Buried beneath the politically-charged headlines of recent weeks regarding Secretary Hillary Clinton’s emails lies a cautionary tale on a subject a surprising number of lawyers and their clients give little thought: eDiscovery. From an initial document set of over 60,000 emails residing on Secretary Clinton’s private servers, her legal team was tasked with identifying “work-related” emails for production to the State Department. Despite producing approximately 30,000 emails, FBI investigators subsequently identified several thousand additional work-related e-mails that should have been included. On these missing emails, the FBI concluded that Clinton’s lawyers relied on subject line and keyword searches in lieu of reviewing all the content of the 60,000 emails. While it is unclear what ramifications, if any, will arise for the lawyers involved in Secretary Clinton’s email production, in a civil setting such oversights could have significant consequences.

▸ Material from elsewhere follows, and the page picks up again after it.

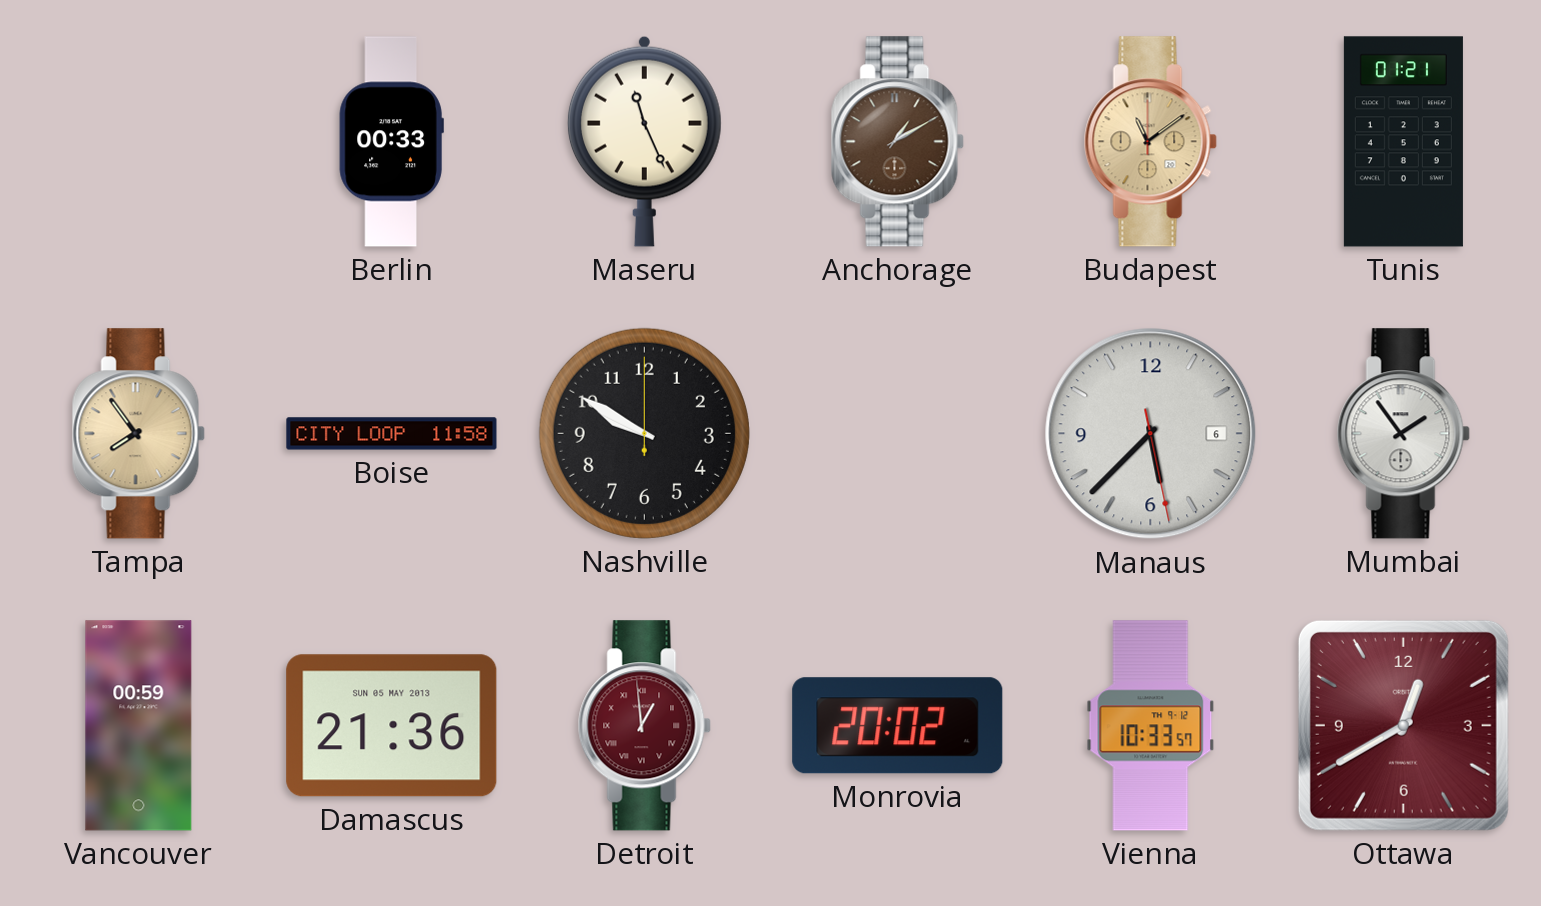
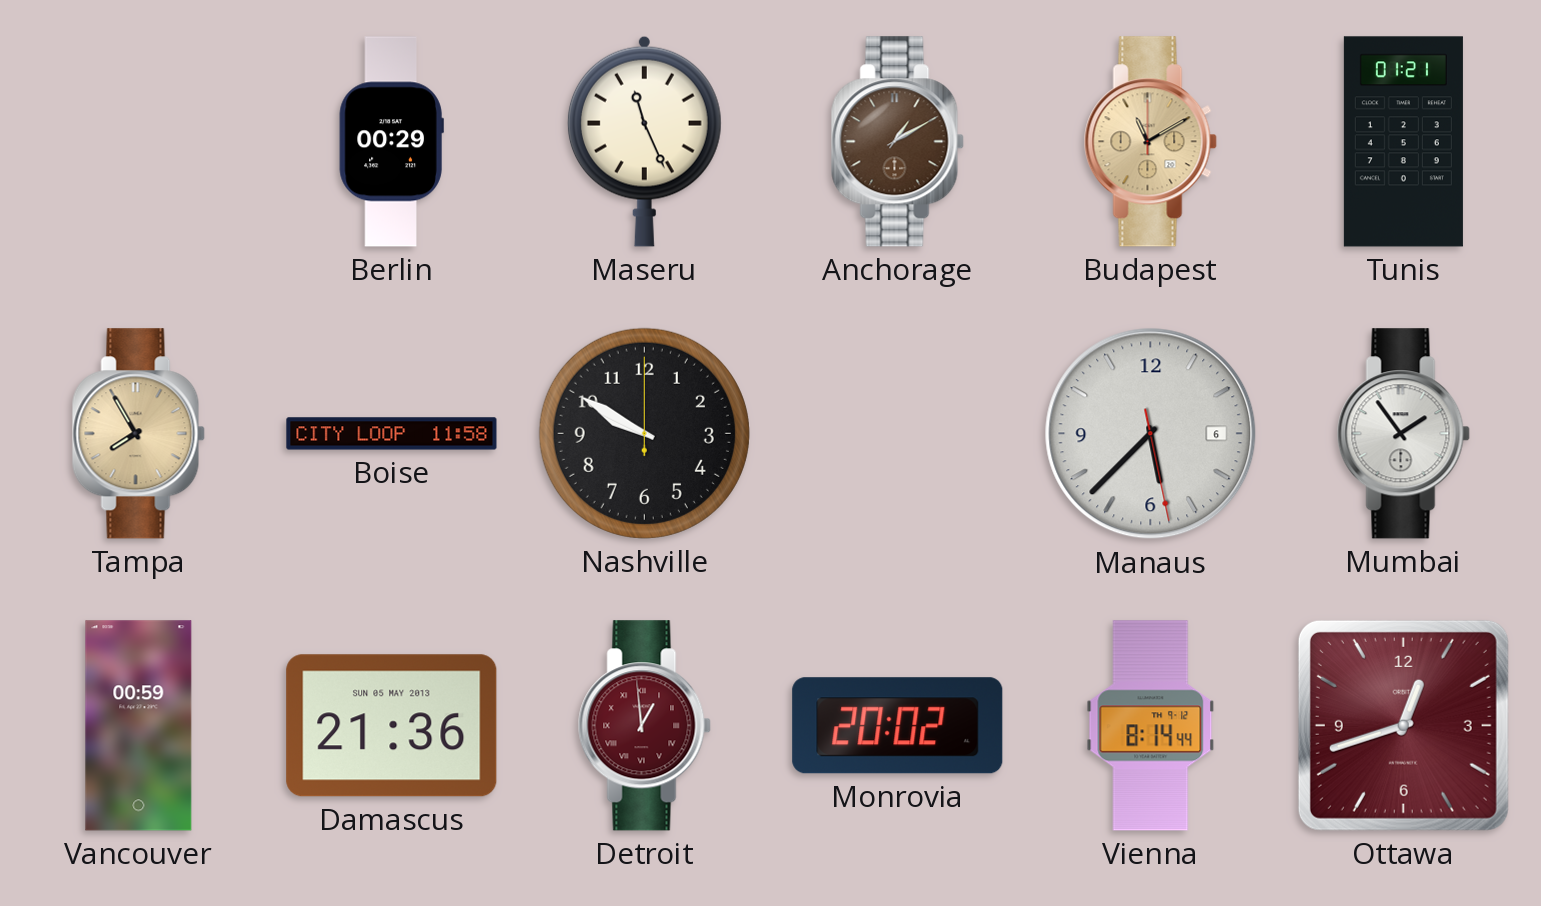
Berlin: 00:33 -> 00:29
Budapest: 11:09 -> 11:10
Tampa: 7:54 -> 7:55
Vienna: 10:33 -> 8:14
Ottawa: 12:40 -> 12:42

Before the advent of digital documents and computer-assisted review, lawyers performing a relevancy or privilege review had to read each page of each document—a task that, based on the volume of documents, could take up to several months at considerable cost. While the option of reviewing every document collected remains an option in the digital age, newer tools are available that, when used correctly, significantly increase review efficiency while reducing review time and costs.

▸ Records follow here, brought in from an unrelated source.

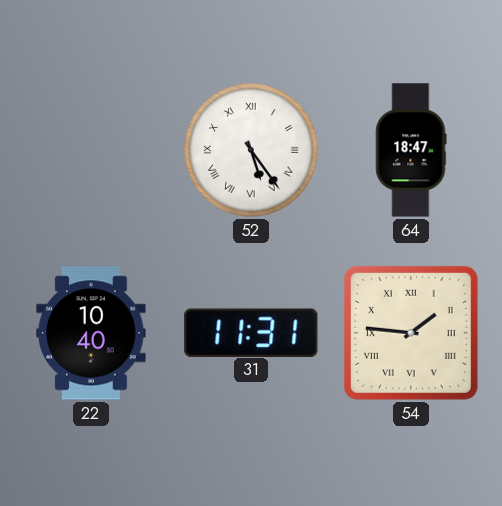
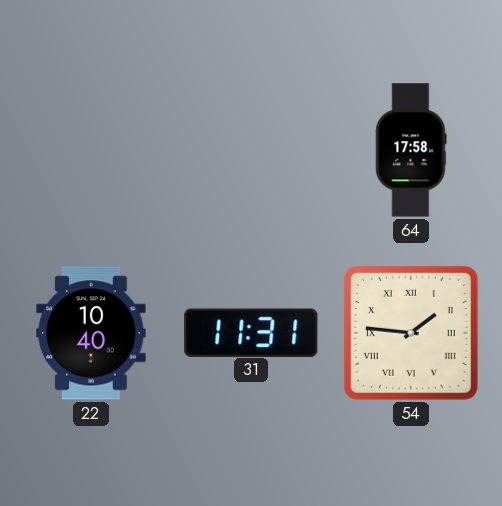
52: 5:24 -> none
64: 18:47 -> 17:58
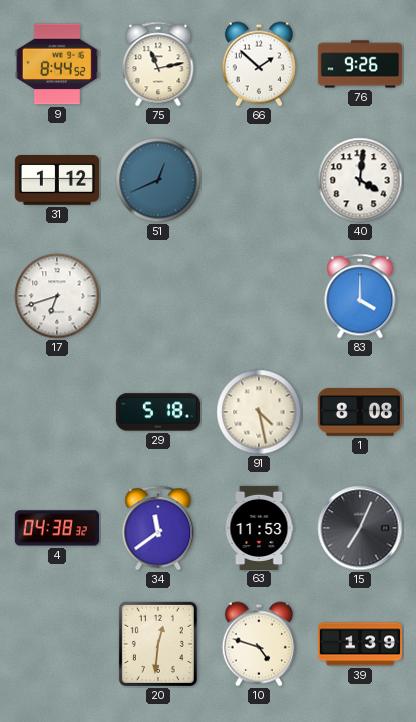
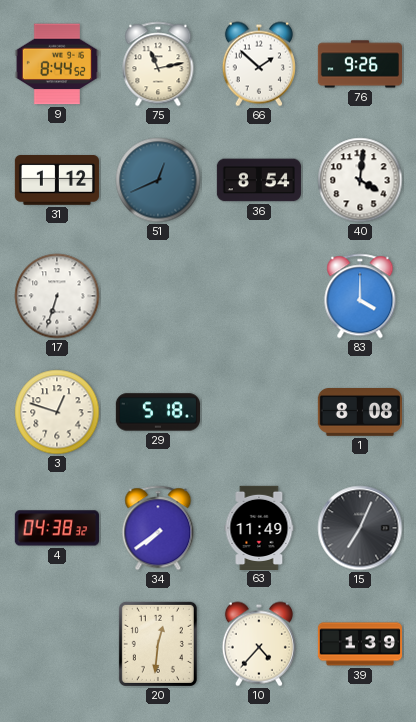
36: none -> 8:54
17: 6:42 -> 6:33
3: none -> 12:48
91: 4:28 -> none
34: 11:39 -> 7:39
63: 11:53 -> 11:49
10: 4:48 -> 4:37
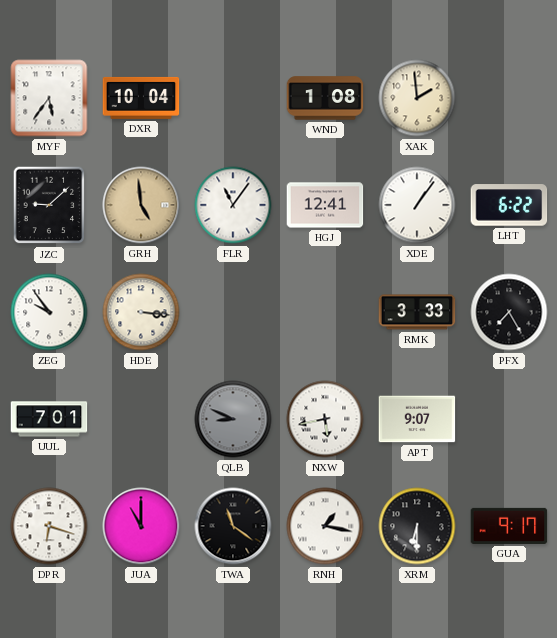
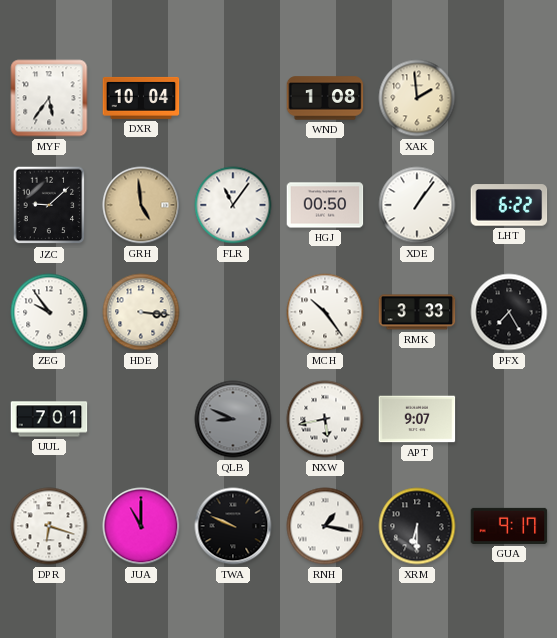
HGJ: 12:41 -> 00:50
MCH: none -> 10:24
TWA: 11:21 -> 9:49
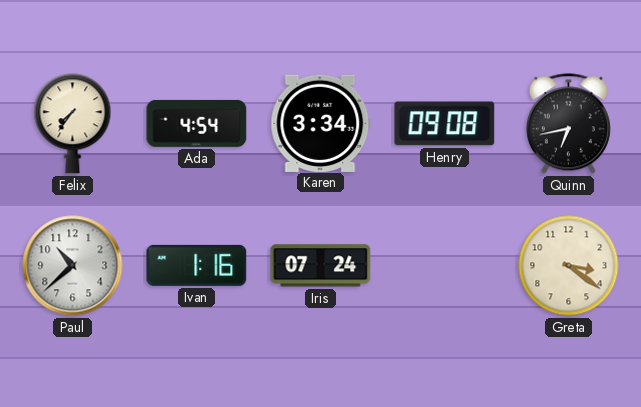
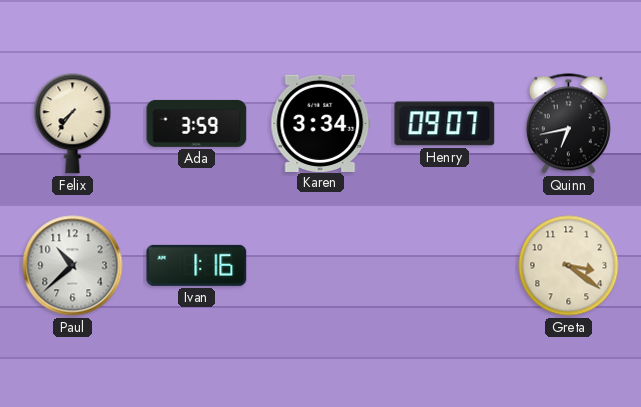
Ada: 4:54 -> 3:59
Henry: 09:08 -> 09:07
Iris: 07:24 -> none
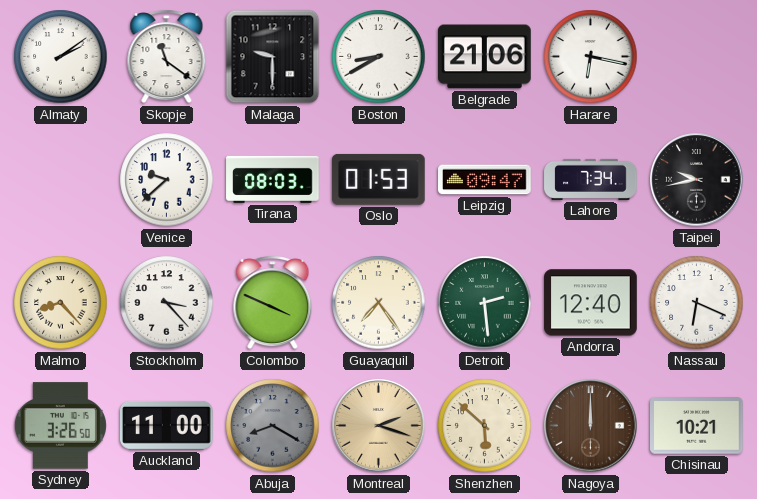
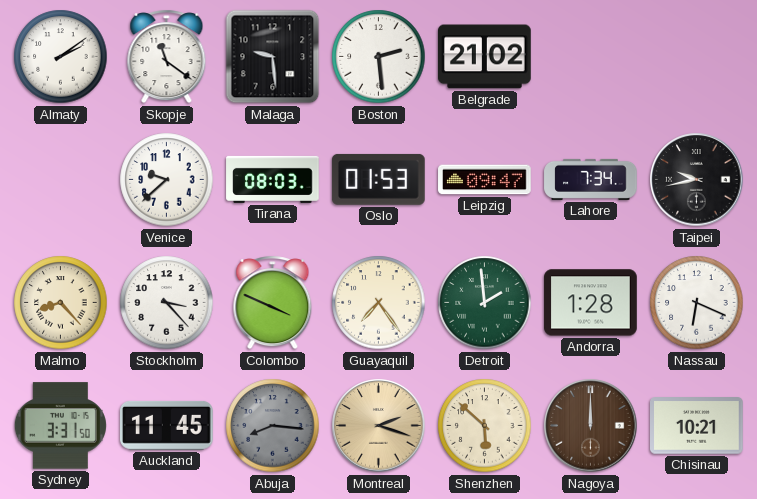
Malaga: 9:30 -> 9:29
Boston: 8:40 -> 2:29
Belgrade: 21:06 -> 21:02
Harare: 6:17 -> none
Detroit: 2:29 -> 1:59
Andorra: 12:40 -> 1:28
Sydney: 3:26 -> 3:31
Auckland: 11:00 -> 11:45
Abuja: 8:20 -> 8:16
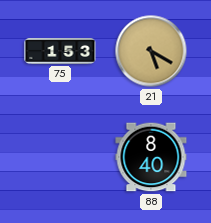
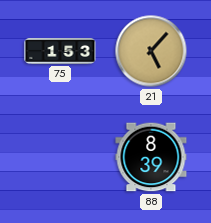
21: 5:20 -> 5:07
88: 8:40 -> 8:39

The “keyword” (aka Boolean) search Clinton’s lawyers used is one of the oldest and most common forms of technology assisted review. One or more words are input into software that retrieves documents containing those words or phrases. Some keyword search tools also include advanced features for recognizing and retrieving word derivatives (e.g., plural, past tense, etc.). While the FBI report infers that Clinton’s legal team used only keyword searches, many other advanced options of technology assisted review are available:
Concept Search: A concept search is more advanced than a keyword search, and includes an algorithm that analyzes variables such as proximity and frequency of words or phrases. This tool typically retrieves more documents than a keyword search because it identifies conceptually related documents, whether or not they contain the original keyword(s).
Discussion Threading: Discussion threading algorithms dynamically link related documents (usually email messages) into chronological “threads” representing entire discussions. This simplifies the process of identifying participants to a conversation and provides further insight into the substance of the conversation. Many email programs, such as the Mail app on iPhones, include a variation of this tool.

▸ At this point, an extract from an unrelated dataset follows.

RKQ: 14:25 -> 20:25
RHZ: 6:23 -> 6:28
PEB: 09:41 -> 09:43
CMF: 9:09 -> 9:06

Clustering: Clustering algorithms automatically organize a large collection of documents into different topic groupings. This can be done automatically when a collection of documents is input into the tool, thereby giving the user an idea of how the document set is organized.
Find Similar: This tool automatically retrieves other documents related to a particular document, which provides full context for the document under review.
Predictive Coding: Predictive coding software “learns” to segregate desired data/information from a larger set. The user reviews a small (relative to the total document set) data set and “teaches” the software which documents in the review set are desirable (e.g., privileged, relevant, responsive, etc.). The tool then applies what it learned to the entire document set to identify desired documents.
No matter which analytic tool (or combination of tools) is selected, defensibility is paramount. That is, if challenged in court, a party must not only be able to explain why it selected the tool(s) it used, but also be able to demonstrate that the tool(s) actually worked. In the FBI’s review of Secretary Clinton’s emails, defensibility did not play a role, but in a civil case the inability to defend the effectiveness of your client’s document review methodologies can lead to significant discovery sanctions.
Even a simple keyword search may be subject to significant scrutiny. As demonstrated by the FBI findings, merely selecting a “best guess” list of keywords is insufficient. In addition to cooperation, whether between opposing parties or between a client and his/her legal team, to establish a defensible process, courts have ruled that some quality control is necessary. For example, selected search terms can be tested against a random subset of the data to be searched, and that subset reviewed to verify that the search terms successfully identified the relevant documents therein.
The need for such attention to detail, and documentation thereof, will only increase as it is estimated that the volume of data managed by IT professionals will increase fifty-fold from 2011 to 2020. Whichever tools are used for eDiscovery, great care must be taken in their selection, application, and verification to ensure a defensible product should the review process come under judicial scrutiny. A judge’s ruling that the selected tools and methods used to identify and produce discoverable information lacks defensibility can result in significant monetary fines, or even adversely affect the outcome of the case.